### TASK DIRECTIONS
Work through the data below and state how many lines contain "javasdk", giving that number alone.

### DATA
▬▬▬

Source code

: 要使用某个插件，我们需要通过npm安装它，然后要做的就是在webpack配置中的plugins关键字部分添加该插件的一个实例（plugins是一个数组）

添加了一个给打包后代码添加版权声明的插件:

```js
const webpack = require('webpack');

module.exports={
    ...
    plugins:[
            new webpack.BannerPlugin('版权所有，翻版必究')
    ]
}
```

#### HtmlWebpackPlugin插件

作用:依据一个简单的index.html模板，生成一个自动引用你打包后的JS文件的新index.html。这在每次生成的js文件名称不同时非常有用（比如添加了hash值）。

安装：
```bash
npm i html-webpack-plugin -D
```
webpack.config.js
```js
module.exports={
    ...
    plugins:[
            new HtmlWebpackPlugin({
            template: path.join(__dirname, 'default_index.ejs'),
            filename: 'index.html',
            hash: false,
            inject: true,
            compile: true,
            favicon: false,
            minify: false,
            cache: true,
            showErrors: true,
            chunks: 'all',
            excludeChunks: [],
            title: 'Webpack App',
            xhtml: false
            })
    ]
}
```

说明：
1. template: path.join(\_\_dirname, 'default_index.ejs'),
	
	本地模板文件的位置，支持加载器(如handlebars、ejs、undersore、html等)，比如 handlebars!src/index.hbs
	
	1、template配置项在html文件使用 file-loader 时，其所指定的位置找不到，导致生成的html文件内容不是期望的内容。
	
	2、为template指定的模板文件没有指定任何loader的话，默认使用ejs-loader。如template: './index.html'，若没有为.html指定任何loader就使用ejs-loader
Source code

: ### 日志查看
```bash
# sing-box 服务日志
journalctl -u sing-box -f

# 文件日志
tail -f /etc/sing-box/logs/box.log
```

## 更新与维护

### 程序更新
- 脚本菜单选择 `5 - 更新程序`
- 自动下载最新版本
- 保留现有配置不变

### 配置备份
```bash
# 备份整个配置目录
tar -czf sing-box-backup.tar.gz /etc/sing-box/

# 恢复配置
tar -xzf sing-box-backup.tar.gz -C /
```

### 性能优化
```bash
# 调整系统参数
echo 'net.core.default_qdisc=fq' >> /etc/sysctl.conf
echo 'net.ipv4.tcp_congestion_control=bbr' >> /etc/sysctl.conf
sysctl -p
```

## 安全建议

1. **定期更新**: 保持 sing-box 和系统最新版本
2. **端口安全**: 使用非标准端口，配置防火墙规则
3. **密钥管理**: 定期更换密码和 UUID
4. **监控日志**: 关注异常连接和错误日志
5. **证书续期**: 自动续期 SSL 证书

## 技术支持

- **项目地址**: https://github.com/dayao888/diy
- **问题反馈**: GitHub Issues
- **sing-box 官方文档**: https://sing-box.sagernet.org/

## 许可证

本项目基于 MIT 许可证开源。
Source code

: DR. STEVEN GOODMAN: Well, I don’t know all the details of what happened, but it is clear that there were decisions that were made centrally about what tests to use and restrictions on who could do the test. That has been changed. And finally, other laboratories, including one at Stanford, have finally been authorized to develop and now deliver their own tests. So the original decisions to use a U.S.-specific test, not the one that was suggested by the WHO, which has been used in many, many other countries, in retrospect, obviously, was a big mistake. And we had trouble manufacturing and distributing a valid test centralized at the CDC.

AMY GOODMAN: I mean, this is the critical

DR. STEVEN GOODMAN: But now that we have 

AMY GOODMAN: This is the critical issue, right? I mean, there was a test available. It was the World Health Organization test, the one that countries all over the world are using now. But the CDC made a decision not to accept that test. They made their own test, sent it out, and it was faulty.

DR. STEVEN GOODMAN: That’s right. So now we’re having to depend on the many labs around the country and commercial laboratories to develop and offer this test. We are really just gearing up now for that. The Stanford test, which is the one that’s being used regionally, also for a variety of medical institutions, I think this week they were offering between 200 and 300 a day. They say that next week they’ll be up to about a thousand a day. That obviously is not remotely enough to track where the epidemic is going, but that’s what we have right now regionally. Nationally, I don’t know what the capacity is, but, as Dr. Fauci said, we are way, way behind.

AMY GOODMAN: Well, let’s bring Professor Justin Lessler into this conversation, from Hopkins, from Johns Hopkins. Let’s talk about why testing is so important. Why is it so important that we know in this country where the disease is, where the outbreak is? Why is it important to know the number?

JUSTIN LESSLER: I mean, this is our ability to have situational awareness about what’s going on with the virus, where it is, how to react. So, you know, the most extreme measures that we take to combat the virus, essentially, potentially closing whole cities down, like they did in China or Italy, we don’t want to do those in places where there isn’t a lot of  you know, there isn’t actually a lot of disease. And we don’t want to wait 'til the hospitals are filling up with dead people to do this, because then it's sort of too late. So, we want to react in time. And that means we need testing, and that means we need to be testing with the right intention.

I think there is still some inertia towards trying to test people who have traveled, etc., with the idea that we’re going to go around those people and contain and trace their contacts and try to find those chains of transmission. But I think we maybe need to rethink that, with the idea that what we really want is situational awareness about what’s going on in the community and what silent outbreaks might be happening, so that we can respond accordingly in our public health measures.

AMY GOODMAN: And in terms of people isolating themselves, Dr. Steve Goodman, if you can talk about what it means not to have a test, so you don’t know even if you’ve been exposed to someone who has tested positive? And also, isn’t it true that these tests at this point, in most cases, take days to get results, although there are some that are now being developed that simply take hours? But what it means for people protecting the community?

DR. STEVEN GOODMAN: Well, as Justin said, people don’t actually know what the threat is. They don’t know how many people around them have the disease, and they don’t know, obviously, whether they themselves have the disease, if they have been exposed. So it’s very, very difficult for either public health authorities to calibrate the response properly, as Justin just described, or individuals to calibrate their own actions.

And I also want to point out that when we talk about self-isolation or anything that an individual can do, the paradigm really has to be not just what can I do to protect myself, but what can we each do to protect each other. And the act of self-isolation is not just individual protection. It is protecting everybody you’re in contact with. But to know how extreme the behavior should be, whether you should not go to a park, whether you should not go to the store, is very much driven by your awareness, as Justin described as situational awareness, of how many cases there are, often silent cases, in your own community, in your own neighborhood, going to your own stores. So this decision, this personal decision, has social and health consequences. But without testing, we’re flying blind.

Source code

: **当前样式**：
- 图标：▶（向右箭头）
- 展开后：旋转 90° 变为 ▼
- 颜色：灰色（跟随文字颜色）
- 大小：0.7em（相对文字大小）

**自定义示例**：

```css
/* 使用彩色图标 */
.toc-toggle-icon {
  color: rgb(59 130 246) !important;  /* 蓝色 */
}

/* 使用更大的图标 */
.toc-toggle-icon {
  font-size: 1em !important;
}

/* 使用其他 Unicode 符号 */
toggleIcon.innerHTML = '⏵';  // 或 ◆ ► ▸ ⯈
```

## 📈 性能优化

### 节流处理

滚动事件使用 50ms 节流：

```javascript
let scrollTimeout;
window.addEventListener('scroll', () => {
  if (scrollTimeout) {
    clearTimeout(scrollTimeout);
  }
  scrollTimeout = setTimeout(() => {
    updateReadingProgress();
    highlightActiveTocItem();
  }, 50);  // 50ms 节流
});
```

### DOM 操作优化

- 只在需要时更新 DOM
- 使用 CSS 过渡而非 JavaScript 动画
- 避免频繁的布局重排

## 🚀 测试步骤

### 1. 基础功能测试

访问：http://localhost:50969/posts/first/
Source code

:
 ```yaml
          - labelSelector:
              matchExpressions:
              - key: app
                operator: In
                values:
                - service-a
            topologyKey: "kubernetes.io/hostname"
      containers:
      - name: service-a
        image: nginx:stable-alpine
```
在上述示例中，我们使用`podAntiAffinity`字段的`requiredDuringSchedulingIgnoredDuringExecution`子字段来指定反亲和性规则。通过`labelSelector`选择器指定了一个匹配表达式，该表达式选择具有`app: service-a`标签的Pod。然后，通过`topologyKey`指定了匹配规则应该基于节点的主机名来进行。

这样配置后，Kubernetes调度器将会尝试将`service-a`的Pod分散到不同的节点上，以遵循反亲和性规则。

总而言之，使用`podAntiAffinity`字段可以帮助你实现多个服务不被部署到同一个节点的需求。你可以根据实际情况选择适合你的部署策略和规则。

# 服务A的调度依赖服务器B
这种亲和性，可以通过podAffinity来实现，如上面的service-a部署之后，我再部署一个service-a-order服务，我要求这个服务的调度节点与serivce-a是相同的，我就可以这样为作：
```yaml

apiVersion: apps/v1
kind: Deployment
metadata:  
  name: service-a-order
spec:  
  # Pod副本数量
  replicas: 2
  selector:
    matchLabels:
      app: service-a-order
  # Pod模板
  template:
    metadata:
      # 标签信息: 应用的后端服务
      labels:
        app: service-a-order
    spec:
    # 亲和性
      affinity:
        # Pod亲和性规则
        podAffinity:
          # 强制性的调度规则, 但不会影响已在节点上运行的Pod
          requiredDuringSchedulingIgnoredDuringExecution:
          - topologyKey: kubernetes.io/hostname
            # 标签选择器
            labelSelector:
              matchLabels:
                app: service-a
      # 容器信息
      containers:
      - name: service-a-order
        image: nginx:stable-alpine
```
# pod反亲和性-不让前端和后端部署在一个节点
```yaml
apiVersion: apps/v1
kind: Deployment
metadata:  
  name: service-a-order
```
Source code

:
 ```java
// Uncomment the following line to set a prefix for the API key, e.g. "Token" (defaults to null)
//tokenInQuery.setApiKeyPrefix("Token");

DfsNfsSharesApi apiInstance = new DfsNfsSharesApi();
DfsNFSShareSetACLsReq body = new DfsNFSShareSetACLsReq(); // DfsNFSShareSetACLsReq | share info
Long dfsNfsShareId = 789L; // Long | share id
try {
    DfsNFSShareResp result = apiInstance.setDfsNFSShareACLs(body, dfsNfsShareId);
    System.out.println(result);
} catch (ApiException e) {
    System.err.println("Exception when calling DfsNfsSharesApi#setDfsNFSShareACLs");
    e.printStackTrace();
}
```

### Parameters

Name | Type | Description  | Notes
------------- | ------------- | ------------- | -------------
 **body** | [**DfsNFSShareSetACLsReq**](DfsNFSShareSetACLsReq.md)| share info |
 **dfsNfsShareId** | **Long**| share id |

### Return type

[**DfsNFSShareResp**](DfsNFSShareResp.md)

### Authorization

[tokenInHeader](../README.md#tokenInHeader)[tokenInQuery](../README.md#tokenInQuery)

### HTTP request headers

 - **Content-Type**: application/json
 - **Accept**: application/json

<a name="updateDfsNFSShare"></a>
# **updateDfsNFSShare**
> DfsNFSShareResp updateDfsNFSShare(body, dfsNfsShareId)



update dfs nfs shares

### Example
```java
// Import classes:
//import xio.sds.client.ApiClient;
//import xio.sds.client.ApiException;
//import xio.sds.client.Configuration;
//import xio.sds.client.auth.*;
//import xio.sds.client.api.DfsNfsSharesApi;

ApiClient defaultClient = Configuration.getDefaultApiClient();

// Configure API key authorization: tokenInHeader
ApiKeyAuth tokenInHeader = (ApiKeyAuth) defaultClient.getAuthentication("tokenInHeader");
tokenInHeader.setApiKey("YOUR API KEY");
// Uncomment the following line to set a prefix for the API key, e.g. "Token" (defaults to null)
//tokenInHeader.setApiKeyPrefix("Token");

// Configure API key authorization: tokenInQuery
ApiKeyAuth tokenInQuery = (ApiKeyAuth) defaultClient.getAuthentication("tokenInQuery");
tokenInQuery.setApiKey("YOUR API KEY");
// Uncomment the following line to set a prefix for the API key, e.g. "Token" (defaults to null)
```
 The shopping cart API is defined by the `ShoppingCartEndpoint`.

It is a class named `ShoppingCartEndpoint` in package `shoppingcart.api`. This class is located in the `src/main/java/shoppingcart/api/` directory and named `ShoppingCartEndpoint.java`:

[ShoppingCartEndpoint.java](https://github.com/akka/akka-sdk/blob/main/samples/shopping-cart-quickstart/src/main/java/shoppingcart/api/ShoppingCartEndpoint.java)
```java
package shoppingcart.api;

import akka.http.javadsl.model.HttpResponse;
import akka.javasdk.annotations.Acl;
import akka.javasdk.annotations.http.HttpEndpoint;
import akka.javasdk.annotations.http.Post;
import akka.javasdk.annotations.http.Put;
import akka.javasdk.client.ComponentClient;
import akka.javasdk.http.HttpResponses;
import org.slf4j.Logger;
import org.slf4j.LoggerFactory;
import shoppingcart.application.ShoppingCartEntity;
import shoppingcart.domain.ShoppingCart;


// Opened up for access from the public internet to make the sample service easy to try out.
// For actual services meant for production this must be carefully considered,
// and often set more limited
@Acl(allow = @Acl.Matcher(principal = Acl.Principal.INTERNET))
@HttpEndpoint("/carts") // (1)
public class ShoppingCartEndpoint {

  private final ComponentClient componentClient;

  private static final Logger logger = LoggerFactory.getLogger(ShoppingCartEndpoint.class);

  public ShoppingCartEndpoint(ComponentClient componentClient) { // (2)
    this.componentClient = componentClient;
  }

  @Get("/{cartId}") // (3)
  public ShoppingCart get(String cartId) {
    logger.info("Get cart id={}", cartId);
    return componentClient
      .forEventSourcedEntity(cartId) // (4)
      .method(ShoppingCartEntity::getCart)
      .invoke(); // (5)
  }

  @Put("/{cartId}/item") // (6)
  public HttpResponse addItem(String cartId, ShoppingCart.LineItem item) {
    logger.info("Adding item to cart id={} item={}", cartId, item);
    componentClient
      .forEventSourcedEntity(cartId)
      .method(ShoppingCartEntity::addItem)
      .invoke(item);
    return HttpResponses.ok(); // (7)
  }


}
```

▬▬▬

### SOLUTION TO THE EXERCISE
6